==== Available data ====
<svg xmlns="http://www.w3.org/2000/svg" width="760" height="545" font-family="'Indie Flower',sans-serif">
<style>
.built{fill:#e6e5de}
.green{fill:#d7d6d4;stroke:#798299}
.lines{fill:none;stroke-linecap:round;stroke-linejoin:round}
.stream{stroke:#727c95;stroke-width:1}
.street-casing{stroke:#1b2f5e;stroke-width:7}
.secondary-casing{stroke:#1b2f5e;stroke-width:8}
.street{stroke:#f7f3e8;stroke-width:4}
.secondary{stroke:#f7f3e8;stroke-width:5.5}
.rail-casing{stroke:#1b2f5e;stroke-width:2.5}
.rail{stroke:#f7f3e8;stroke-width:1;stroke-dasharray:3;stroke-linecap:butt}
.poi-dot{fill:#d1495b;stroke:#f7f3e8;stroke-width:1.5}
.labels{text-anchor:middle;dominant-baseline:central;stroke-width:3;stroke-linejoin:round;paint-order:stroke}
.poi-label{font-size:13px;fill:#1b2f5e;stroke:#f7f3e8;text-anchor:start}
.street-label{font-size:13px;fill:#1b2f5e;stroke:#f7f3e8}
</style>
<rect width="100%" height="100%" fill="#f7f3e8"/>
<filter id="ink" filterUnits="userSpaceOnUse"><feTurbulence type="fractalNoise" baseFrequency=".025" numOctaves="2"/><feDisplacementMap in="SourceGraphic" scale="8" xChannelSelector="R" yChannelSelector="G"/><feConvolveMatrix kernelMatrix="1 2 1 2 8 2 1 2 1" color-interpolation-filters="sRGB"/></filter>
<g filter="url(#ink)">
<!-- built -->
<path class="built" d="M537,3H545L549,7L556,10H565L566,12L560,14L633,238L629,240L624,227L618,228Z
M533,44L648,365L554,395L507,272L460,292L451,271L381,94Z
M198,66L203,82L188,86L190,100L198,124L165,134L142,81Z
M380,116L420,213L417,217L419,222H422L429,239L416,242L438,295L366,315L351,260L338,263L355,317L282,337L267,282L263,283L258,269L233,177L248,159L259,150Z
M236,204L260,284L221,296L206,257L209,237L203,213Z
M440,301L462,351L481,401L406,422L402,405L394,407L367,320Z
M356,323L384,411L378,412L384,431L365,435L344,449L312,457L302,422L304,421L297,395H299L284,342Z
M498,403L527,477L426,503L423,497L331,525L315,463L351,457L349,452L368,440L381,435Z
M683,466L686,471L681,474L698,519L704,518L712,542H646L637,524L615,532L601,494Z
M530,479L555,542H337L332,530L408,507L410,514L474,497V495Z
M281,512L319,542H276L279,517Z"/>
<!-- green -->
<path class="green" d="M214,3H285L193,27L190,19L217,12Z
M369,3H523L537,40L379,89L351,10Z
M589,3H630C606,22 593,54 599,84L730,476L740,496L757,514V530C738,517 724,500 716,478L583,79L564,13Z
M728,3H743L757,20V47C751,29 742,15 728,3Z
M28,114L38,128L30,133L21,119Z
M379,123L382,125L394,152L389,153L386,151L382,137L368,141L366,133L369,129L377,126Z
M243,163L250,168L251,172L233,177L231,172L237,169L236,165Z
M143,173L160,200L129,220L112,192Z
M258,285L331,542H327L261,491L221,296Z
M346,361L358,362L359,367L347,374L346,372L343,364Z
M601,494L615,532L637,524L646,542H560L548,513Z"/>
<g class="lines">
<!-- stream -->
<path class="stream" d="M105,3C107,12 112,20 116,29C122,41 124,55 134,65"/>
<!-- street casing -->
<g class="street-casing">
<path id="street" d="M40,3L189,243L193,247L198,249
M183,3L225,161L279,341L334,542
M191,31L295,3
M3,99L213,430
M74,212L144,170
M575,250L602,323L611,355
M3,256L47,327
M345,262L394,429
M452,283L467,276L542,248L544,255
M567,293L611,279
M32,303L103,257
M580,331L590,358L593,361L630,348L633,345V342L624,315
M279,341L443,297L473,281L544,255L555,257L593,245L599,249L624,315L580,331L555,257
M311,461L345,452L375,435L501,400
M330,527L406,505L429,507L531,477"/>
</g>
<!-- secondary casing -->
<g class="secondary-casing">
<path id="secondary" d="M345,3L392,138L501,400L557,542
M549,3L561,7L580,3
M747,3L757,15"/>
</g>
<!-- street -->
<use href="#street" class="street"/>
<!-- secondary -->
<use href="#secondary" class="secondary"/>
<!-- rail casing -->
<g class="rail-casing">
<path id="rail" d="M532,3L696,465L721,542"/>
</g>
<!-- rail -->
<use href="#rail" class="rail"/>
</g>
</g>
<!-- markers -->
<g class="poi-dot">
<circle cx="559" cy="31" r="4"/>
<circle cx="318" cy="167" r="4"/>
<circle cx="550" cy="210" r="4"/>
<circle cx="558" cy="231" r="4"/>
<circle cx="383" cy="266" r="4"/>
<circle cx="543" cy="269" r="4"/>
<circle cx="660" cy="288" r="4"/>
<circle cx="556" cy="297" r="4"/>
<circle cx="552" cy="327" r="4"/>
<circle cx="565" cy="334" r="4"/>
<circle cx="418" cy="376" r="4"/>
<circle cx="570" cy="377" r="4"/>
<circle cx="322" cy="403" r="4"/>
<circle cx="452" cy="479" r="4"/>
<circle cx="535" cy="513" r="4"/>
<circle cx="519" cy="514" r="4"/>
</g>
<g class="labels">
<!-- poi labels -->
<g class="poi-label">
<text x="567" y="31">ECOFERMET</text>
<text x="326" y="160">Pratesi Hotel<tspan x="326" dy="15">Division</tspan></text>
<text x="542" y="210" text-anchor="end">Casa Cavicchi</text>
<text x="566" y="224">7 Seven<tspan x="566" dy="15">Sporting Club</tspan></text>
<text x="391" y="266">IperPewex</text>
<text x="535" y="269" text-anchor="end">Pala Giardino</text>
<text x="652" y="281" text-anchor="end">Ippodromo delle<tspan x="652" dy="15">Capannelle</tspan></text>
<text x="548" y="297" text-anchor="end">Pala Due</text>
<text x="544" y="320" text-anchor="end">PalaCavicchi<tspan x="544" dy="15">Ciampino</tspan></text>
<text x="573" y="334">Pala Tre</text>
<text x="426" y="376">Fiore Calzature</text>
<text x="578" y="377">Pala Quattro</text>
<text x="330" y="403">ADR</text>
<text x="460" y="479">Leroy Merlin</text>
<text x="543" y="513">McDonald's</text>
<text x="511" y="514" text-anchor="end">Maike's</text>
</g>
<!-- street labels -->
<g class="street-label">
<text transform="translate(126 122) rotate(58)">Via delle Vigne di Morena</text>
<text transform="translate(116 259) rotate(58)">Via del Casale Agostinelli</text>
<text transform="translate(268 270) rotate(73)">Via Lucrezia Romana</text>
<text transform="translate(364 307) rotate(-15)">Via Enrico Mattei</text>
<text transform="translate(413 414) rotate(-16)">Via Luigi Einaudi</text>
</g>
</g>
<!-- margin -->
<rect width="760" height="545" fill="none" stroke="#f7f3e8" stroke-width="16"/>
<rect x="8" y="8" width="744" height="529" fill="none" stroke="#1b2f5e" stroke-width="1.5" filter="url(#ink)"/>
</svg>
====
Look above for lines with the word "linecap" and copy them all.

.lines{fill:none;stroke-linecap:round;stroke-linejoin:round}
.rail{stroke:#f7f3e8;stroke-width:1;stroke-dasharray:3;stroke-linecap:butt}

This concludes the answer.